**Supplied material**
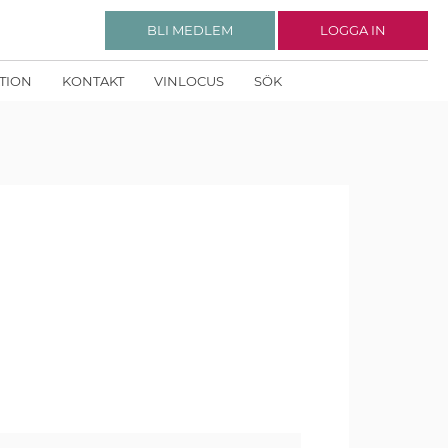
BLI MEDLEM
LOGGA IN
KTION
KONTAKT
VINLOCUS
SÖK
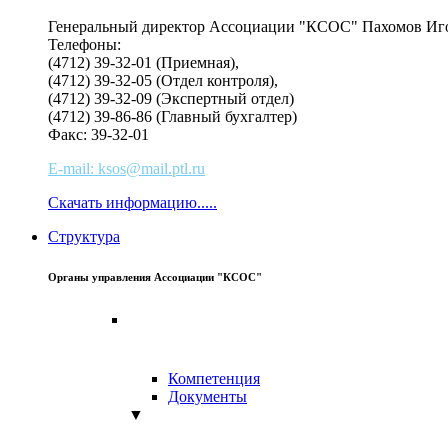
Генеральный директор Ассоциации "КСОС" Пахомов Иг
Телефоны:
(4712) 39-32-01 (Приемная),
(4712) 39-32-05 (Отдел контроля),
(4712) 39-32-09 (Экспертный отдел)
(4712) 39-86-86 (Главный бухгалтер)
Факс: 39-32-01
E-mail: ksos@mail.ptl.ru
Скачать информацию.....
Структура
Органы управления Ассоциации "КСОС"
Компетенция
Документы
▼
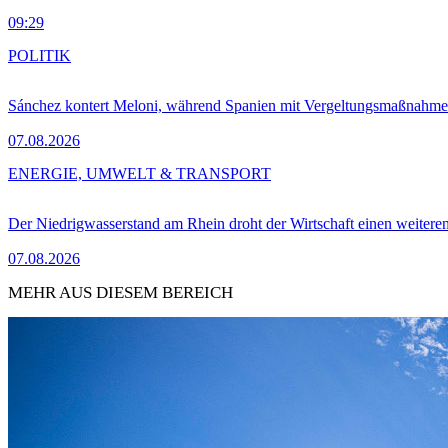
09:29
POLITIK
Sánchez kontert Meloni, während Spanien mit Vergeltungsmaßnahme
07.08.2026
ENERGIE, UMWELT & TRANSPORT
Der Niedrigwasserstand am Rhein droht der Wirtschaft einen weitere
07.08.2026
MEHR AUS DIESEM BEREICH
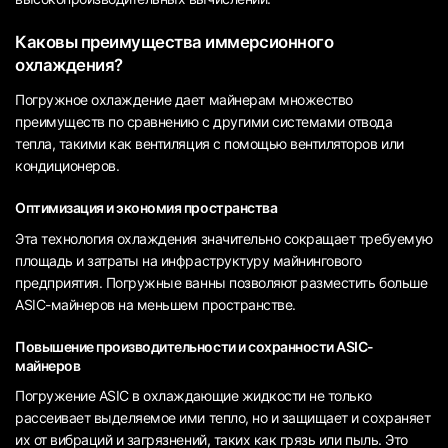
Каковы преимущества иммерсионного
охлаждения?
Погружное охлаждение дает майнерам множество
преимуществ по сравнению с другими системами отвода
тепла, такими как вентиляция с помощью вентиляторов или
кондиционеров.
Оптимизация и экономия пространства
Эта технология охлаждения значительно сокращает требуемую
площадь и затраты на инфраструктуру майнингового
предприятия. Погружные ванны позволяют разместить больше
ASIC-майнеров на меньшем пространстве.
Повышение производительности и сохранности ASIC-
майнеров
Погружение ASIC в охлаждающие жидкости не только
рассеивает выделяемое ими тепло, но и защищает и сохраняет
их от вибраций и загрязнений, таких как грязь или пыль. Это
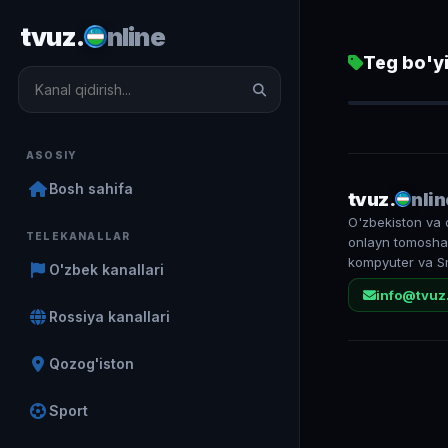
tvuz.
nline
Teg bo'yi
Madaniyat v
865
ASOSIY
Bosh sahifa
tvuz.
nlin
O'zbekiston va 
TELEKANALLAR
onlayn tomosha 
kompyuter va S
O'zbek kanallari
info@tvuz
Rossiya kanallari
Qozog'iston
Sport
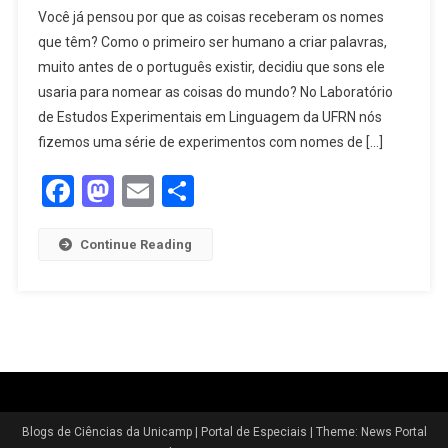
Você já pensou por que as coisas receberam os nomes
que têm? Como o primeiro ser humano a criar palavras,
muito antes de o português existir, decidiu que sons ele
usaria para nomear as coisas do mundo? No Laboratório
de Estudos Experimentais em Linguagem da UFRN nós
fizemos uma série de experimentos com nomes de […]
Facebook
Mastodon
Email
Share
Continue Reading
Blogs de Ciências da Unicamp | Portal de Especiais
|
Theme: News Portal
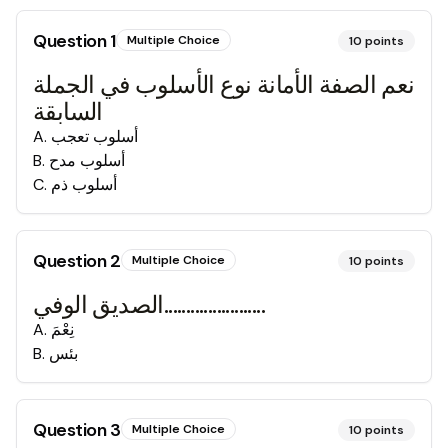
Question
1
Multiple Choice
10
points
نعم الصفة الأمانة نوع الأسلوب في الجملة
السابقة
أسلوب تعجب
.
A
أسلوب مدح
.
B
أسلوب ذم
.
C
Question
2
Multiple Choice
10
points
الصديق الوفي.......................
نِعْمَ
.
A
بئس
.
B
Question
3
Multiple Choice
10
points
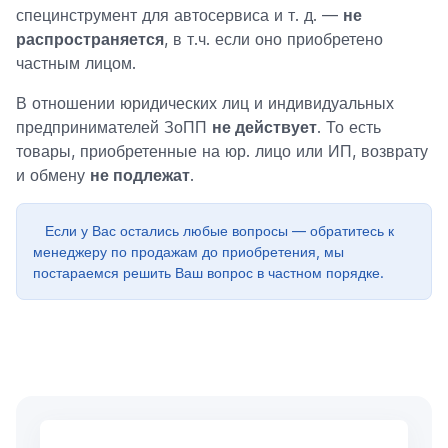
специнструмент для автосервиса и т. д. —
не
распространяется
, в т.ч. если оно приобретено
частным лицом.
В отношении юридических лиц и индивидуальных
предпринимателей ЗоПП
не действует
. То есть
товары, приобретенные на юр. лицо или ИП, возврату
и обмену
не подлежат
.
Если у Вас остались любые вопросы — обратитесь к
менеджеру по продажам до приобретения, мы
постараемся решить Ваш вопрос в частном порядке.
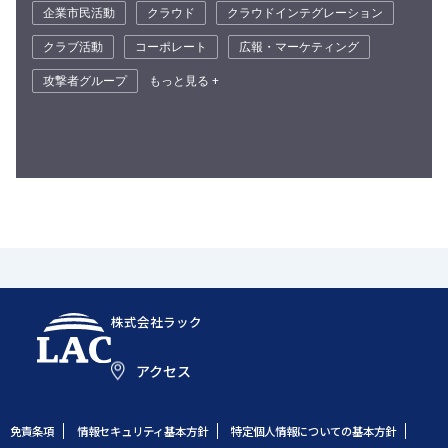
企業市民活動
クラウド
クラウドインテグレーション
クラブ活動
コーポレート
広報・マーケティング
攻撃者グループ
もっと見る +
株式会社ラック
アクセス
免責条項
情報セキュリティ基本方針
特定個人情報についての基本方針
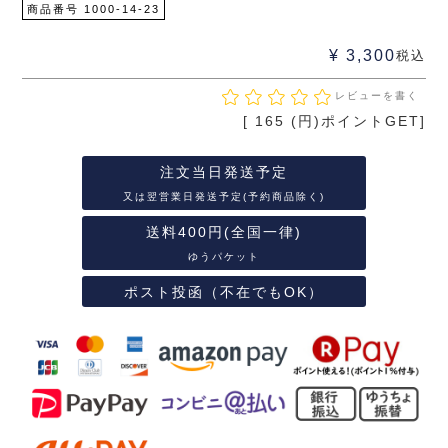
商品番号
1000-14-23
¥
3,300
税込
レビューを書く
[
165
(円)ポイントGET]
注文当日発送予定
又は翌営業日発送予定(予約商品除く)
送料400円(全国一律)
ゆうパケット
ポスト投函（不在でもOK）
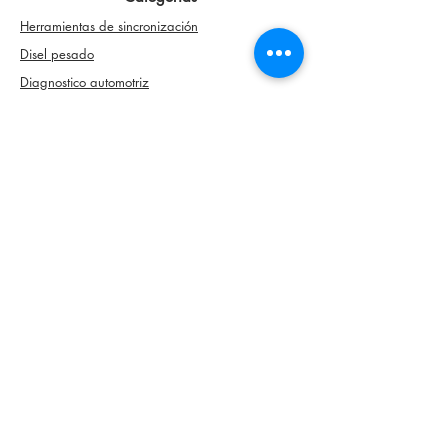
Herramientas de sincronización
Disel pesado
Diagnostico automotriz
Herramienta especializada
Hojalateria y pintura
Contáctanos
Camille102326@gmail.com
Ventas@langeltecautomotriz.com
Politica de reembolso
Términos y condiciones
Política de privacidad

**Directive**
Reproduce the text of all the data above line for line, with no changes to any line. Leave the pictures out of your answer.

**Answer to the exercise**
BLI MEDLEM
LOGGA IN
KTION
KONTAKT
VINLOCUS
SÖK
Генеральный директор Ассоциации "КСОС" Пахомов Иг
Телефоны:
(4712) 39-32-01 (Приемная),
(4712) 39-32-05 (Отдел контроля),
(4712) 39-32-09 (Экспертный отдел)
(4712) 39-86-86 (Главный бухгалтер)
Факс: 39-32-01
E-mail: ksos@mail.ptl.ru
Скачать информацию.....
Структура
Органы управления Ассоциации "КСОС"
Компетенция
Документы
▼
09:29
POLITIK
Sánchez kontert Meloni, während Spanien mit Vergeltungsmaßnahme
07.08.2026
ENERGIE, UMWELT & TRANSPORT
Der Niedrigwasserstand am Rhein droht der Wirtschaft einen weitere
07.08.2026
MEHR AUS DIESEM BEREICH
Каковы преимущества иммерсионного
охлаждения?
Погружное охлаждение дает майнерам множество
преимуществ по сравнению с другими системами отвода
тепла, такими как вентиляция с помощью вентиляторов или
кондиционеров.
Оптимизация и экономия пространства
Эта технология охлаждения значительно сокращает требуемую
площадь и затраты на инфраструктуру майнингового
предприятия. Погружные ванны позволяют разместить больше
ASIC-майнеров на меньшем пространстве.
Повышение производительности и сохранности ASIC-
майнеров
Погружение ASIC в охлаждающие жидкости не только
рассеивает выделяемое ими тепло, но и защищает и сохраняет
их от вибраций и загрязнений, таких как грязь или пыль. Это
tvuz.
nline
Teg bo'yi
Madaniyat v
865
ASOSIY
Bosh sahifa
tvuz.
nlin
O'zbekiston va 
TELEKANALLAR
onlayn tomosha 
kompyuter va S
O'zbek kanallari
info@tvuz
Rossiya kanallari
Qozog'iston
Sport
Você já pensou por que as coisas receberam os nomes
que têm? Como o primeiro ser humano a criar palavras,
muito antes de o português existir, decidiu que sons ele
usaria para nomear as coisas do mundo? No Laboratório
de Estudos Experimentais em Linguagem da UFRN nós
fizemos uma série de experimentos com nomes de […]
Facebook
Mastodon
Email
Share
Continue Reading
Blogs de Ciências da Unicamp | Portal de Especiais
|
Theme: News Portal
Question
1
Multiple Choice
10
points
نعم الصفة الأمانة نوع الأسلوب في الجملة
السابقة
أسلوب تعجب
.
A
أسلوب مدح
.
B
أسلوب ذم
.
C
Question
2
Multiple Choice
10
points
الصديق الوفي.......................
نِعْمَ
.
A
بئس
.
B
Question
3
Multiple Choice
10
points
специнструмент для автосервиса и т. д. —
не
распространяется
, в т.ч. если оно приобретено
частным лицом.
В отношении юридических лиц и индивидуальных
предпринимателей ЗоПП
не действует
. То есть
товары, приобретенные на юр. лицо или ИП, возврату
и обмену
не подлежат
.
Если у Вас остались любые вопросы — обратитесь к
менеджеру по продажам до приобретения, мы
постараемся решить Ваш вопрос в частном порядке.
企業市民活動
クラウド
クラウドインテグレーション
クラブ活動
コーポレート
広報・マーケティング
攻撃者グループ
もっと見る +
株式会社ラック
アクセス
免責条項
情報セキュリティ基本方針
特定個人情報についての基本方針
商品番号
1000-14-23
¥
3,300
税込
レビューを書く
[
165
(円)ポイントGET]
注文当日発送予定
又は翌営業日発送予定(予約商品除く)
送料400円(全国一律)
ゆうパケット
ポスト投函（不在でもOK）
Herramientas de sincronización
Disel pesado
Diagnostico automotriz
Herramienta especializada
Hojalateria y pintura
Contáctanos
Camille102326@gmail.com
Ventas@langeltecautomotriz.com
Politica de reembolso
Términos y condiciones
Política de privacidad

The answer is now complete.